──────── Dataset content

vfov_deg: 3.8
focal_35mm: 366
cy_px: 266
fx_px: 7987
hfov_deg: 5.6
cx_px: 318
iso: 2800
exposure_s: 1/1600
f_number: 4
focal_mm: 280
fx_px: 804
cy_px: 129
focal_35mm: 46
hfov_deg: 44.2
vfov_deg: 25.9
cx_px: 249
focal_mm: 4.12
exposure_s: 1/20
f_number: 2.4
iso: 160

────────────────
──────── Dataset content

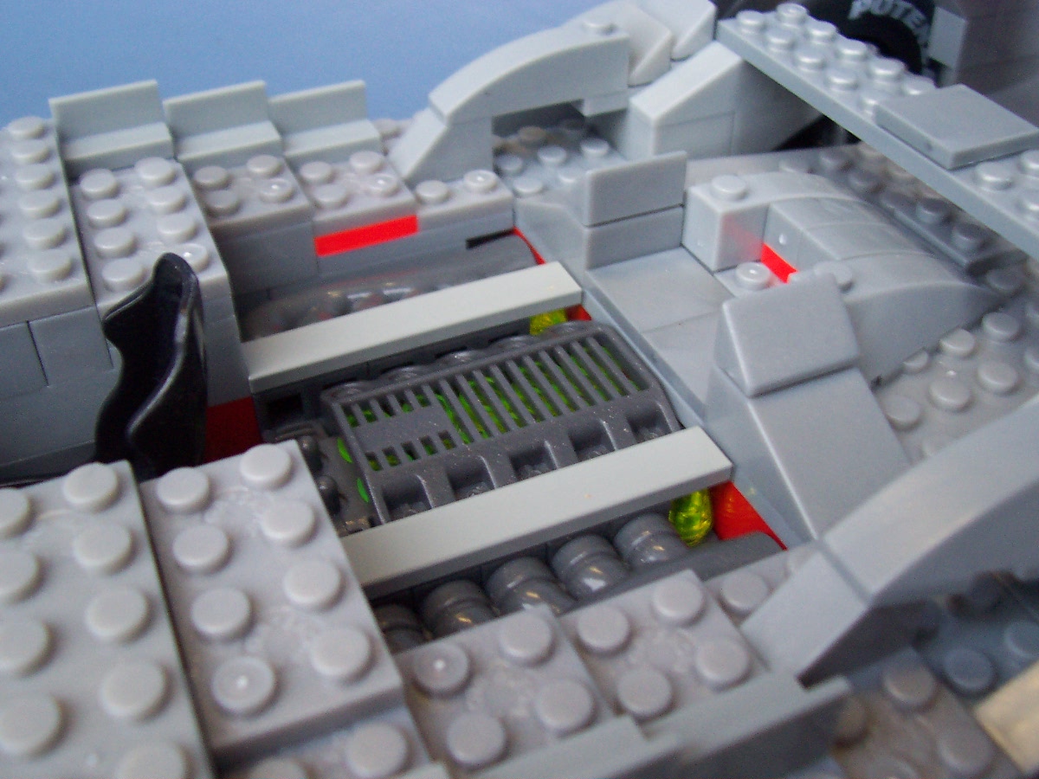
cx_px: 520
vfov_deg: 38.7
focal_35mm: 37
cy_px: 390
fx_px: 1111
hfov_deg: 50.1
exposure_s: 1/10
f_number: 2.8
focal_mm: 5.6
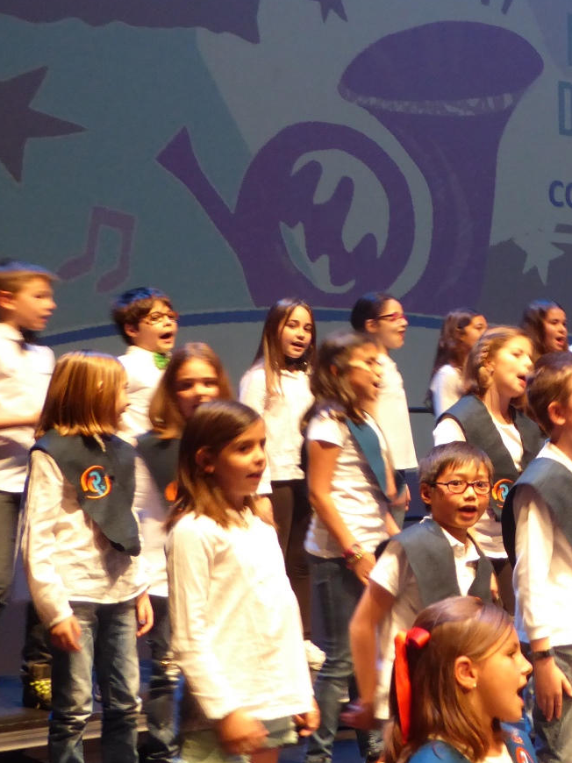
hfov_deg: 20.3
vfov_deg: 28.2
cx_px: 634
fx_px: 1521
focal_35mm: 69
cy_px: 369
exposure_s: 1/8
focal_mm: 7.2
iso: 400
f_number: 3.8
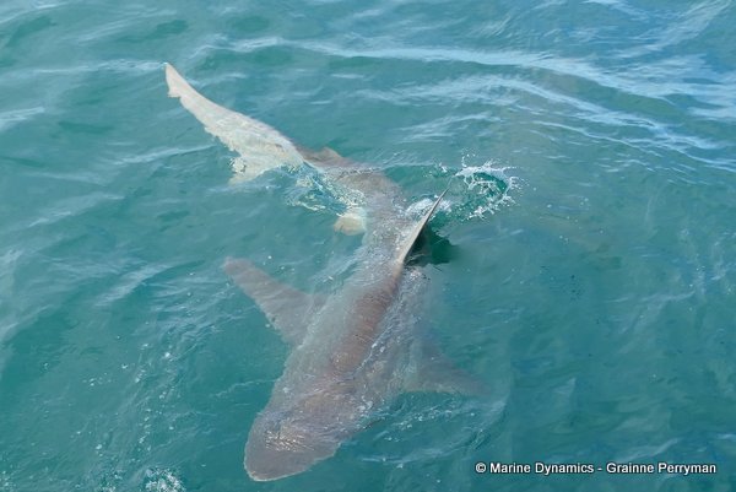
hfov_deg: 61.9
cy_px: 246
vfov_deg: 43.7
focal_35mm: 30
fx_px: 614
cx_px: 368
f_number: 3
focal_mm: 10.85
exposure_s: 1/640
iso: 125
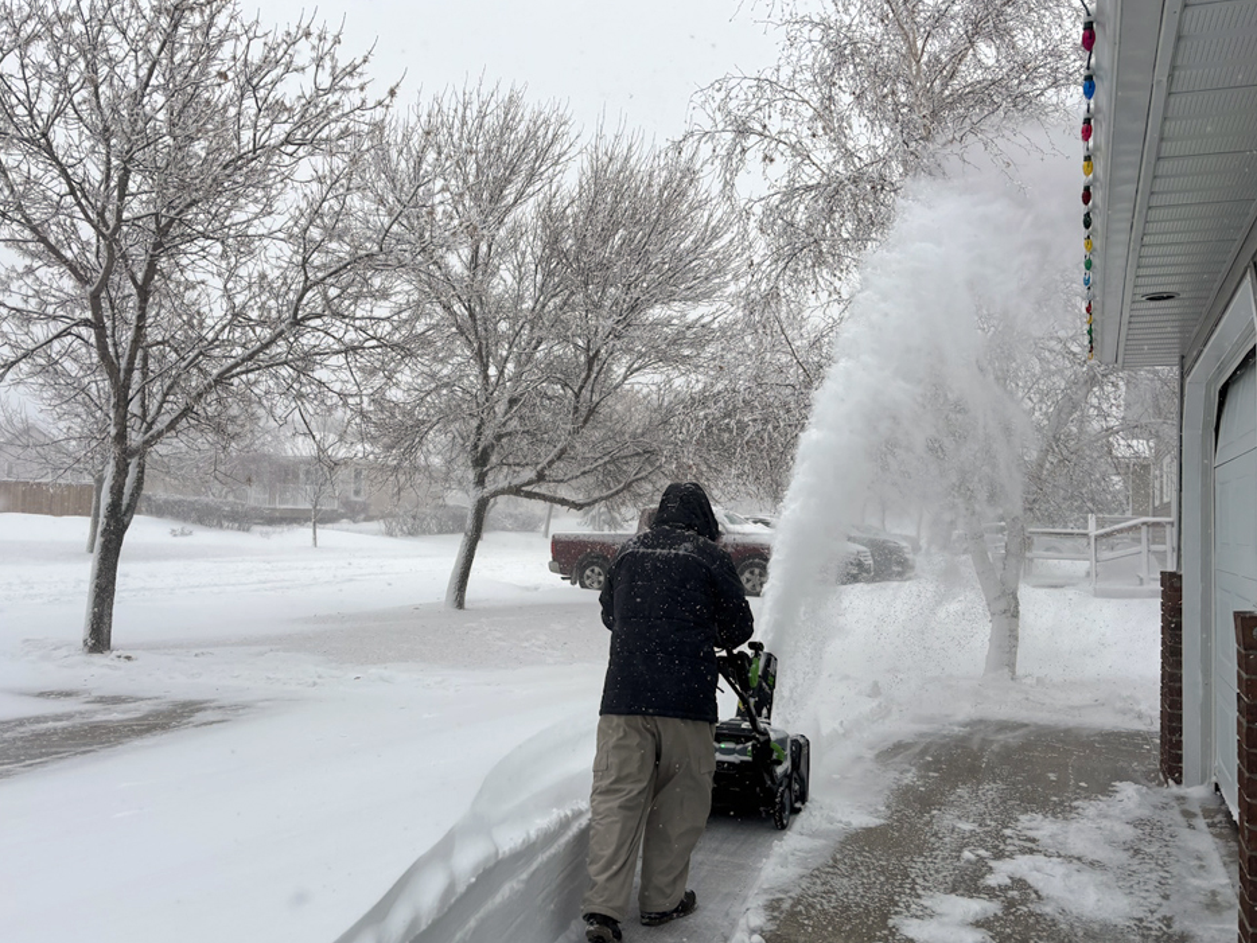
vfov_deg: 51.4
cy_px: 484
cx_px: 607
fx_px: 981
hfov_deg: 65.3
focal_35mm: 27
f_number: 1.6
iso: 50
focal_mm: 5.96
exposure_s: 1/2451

────────────────
──────── Dataset content

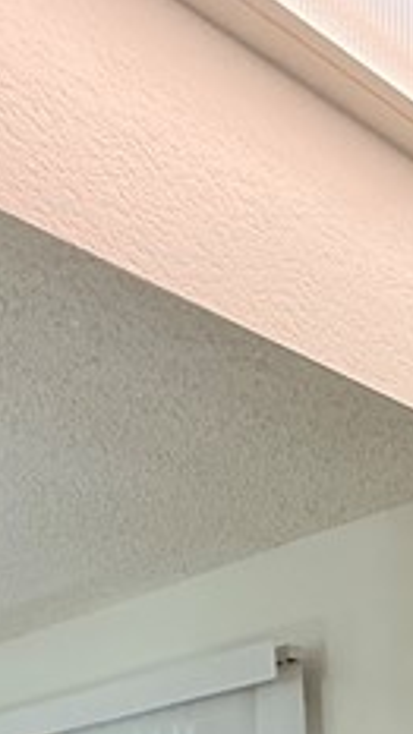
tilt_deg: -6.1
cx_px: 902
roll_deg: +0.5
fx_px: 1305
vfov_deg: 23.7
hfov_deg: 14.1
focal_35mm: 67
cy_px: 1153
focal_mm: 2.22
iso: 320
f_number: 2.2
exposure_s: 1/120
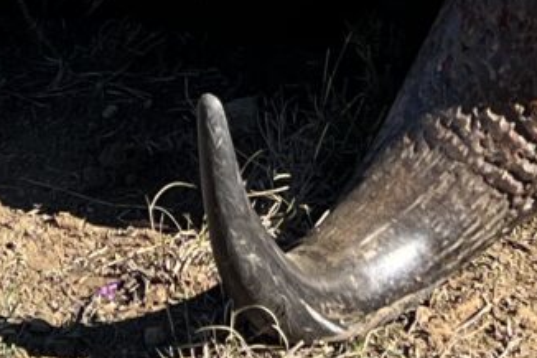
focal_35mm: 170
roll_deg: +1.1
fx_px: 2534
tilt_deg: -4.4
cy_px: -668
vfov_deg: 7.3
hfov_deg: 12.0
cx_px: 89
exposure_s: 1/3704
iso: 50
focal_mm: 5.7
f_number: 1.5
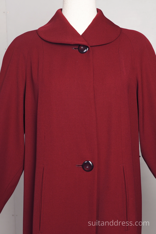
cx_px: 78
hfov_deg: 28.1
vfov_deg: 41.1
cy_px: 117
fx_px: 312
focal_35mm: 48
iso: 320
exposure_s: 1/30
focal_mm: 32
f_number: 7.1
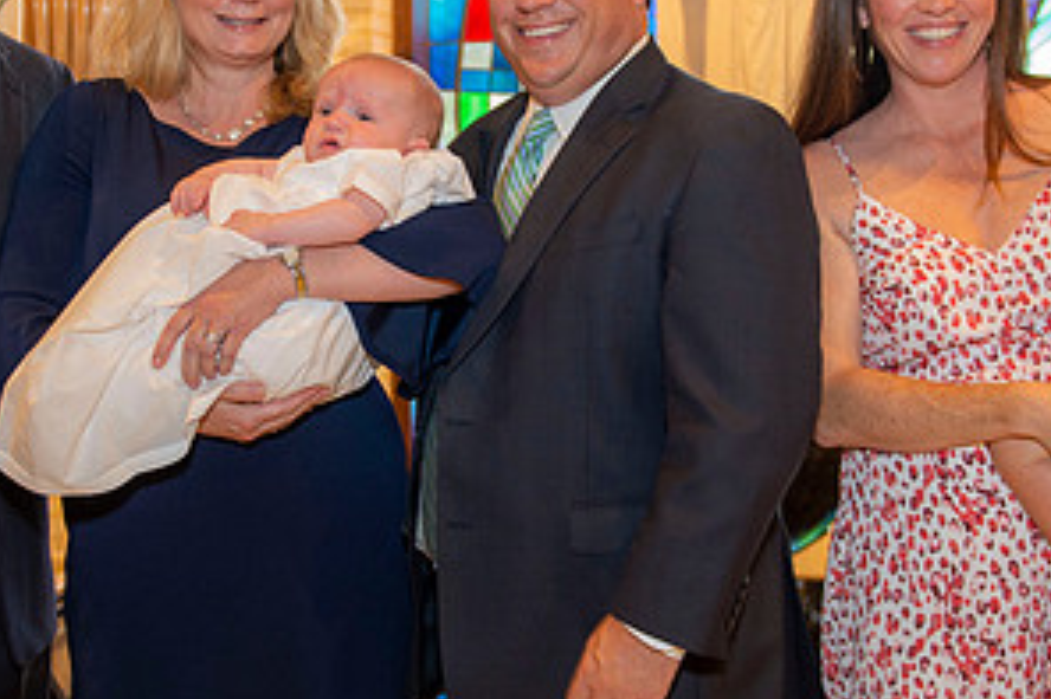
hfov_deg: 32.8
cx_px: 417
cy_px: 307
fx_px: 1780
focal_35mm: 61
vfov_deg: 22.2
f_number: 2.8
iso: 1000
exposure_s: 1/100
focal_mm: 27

────────────────

■ Your instructions: Reproduce the data above exactly, but only from the line containing "focal_35mm: 37" through the line containing "exposure_s: 1/2451". Omit all pictures.

■ Answer box:
focal_35mm: 37
cy_px: 390
fx_px: 1111
hfov_deg: 50.1
exposure_s: 1/10
f_number: 2.8
focal_mm: 5.6
hfov_deg: 20.3
vfov_deg: 28.2
cx_px: 634
fx_px: 1521
focal_35mm: 69
cy_px: 369
exposure_s: 1/8
focal_mm: 7.2
iso: 400
f_number: 3.8
hfov_deg: 61.9
cy_px: 246
vfov_deg: 43.7
focal_35mm: 30
fx_px: 614
cx_px: 368
f_number: 3
focal_mm: 10.85
exposure_s: 1/640
iso: 125
vfov_deg: 51.4
cy_px: 484
cx_px: 607
fx_px: 981
hfov_deg: 65.3
focal_35mm: 27
f_number: 1.6
iso: 50
focal_mm: 5.96
exposure_s: 1/2451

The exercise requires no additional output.